> Work to complete:
Copy the lines below word for word, but leave out the pictures.

★ ★ ★ ★ ★ ★ ★

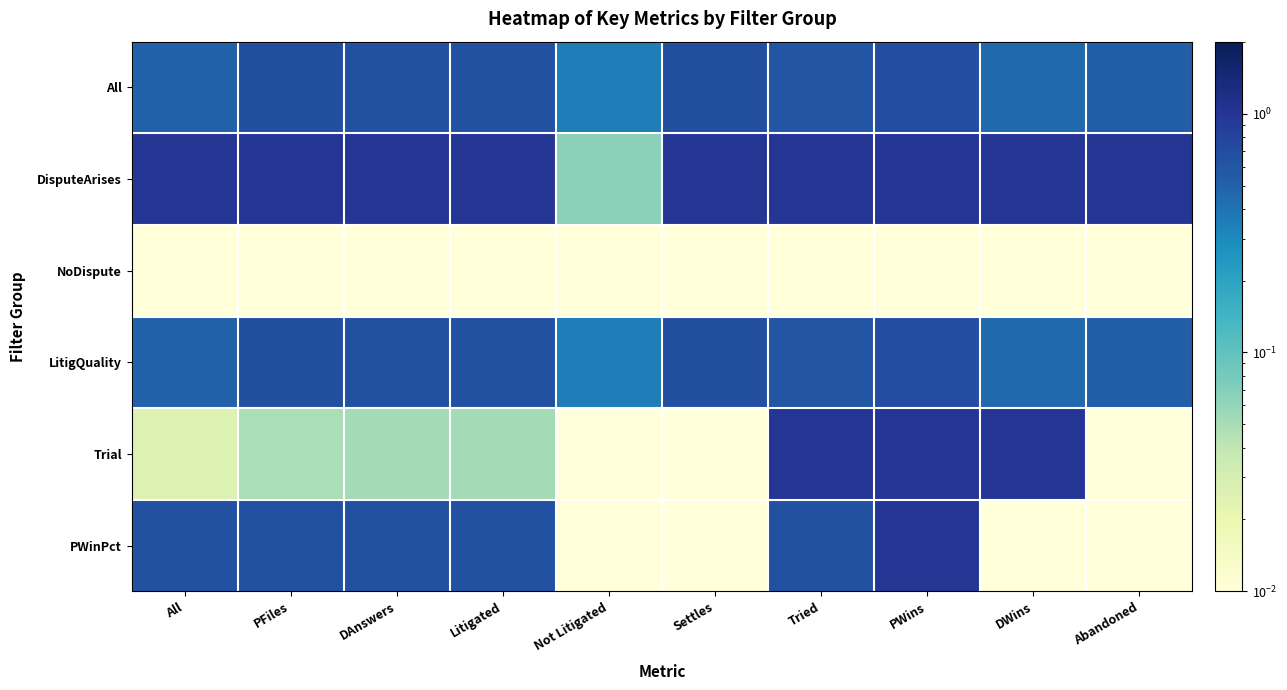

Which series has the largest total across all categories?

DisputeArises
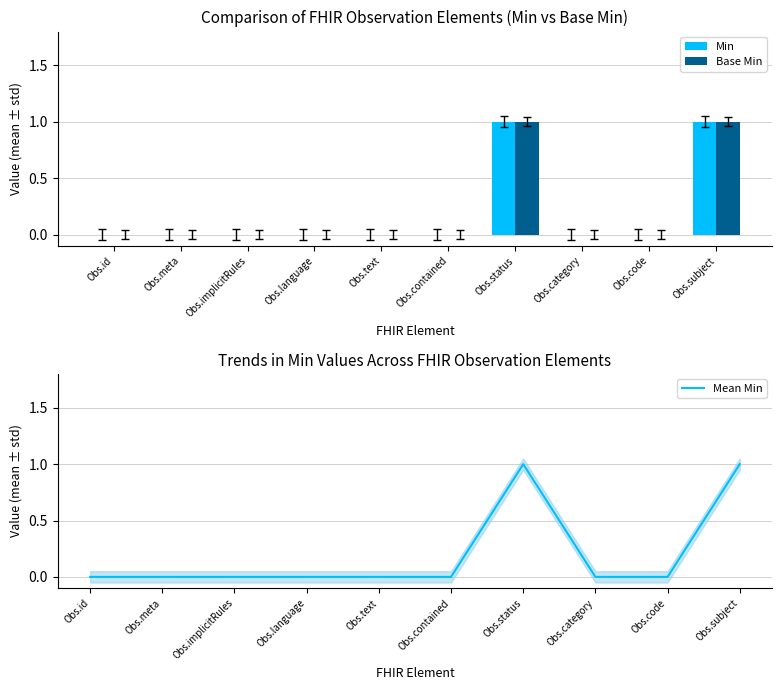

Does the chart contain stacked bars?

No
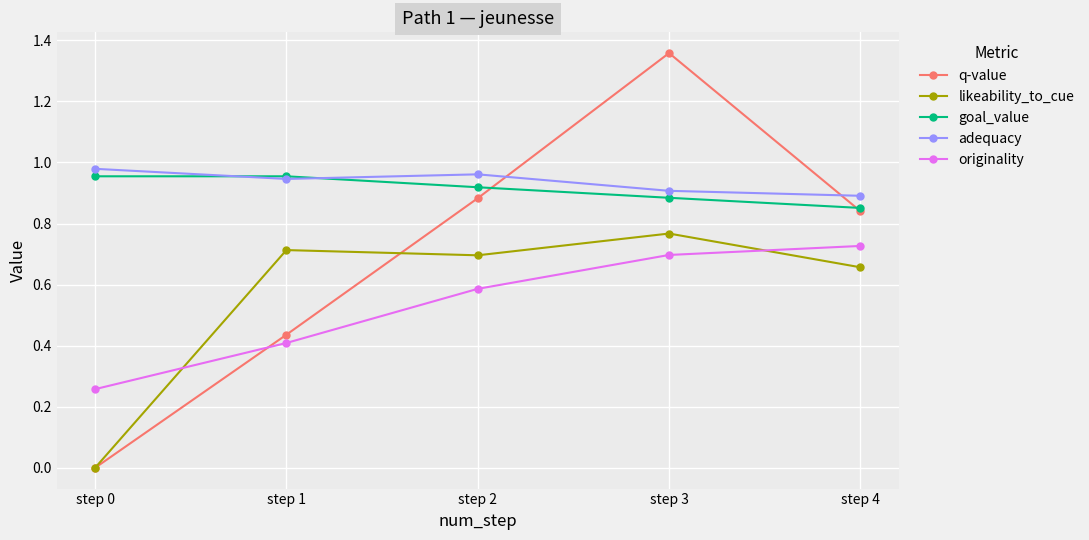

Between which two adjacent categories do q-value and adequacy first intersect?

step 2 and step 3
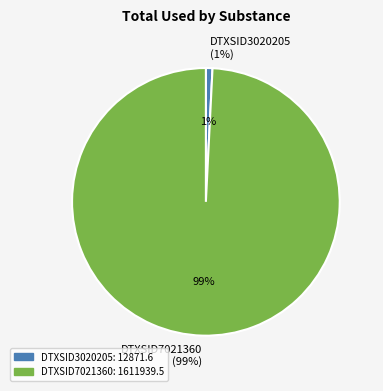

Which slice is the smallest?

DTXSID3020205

★ ★ ★ ★ ★ ★ ★

> Output for this task:
Which series has the largest total across all categories?

DisputeArises

Does the chart contain stacked bars?

No

Between which two adjacent categories do q-value and adequacy first intersect?

step 2 and step 3

Which slice is the smallest?

DTXSID3020205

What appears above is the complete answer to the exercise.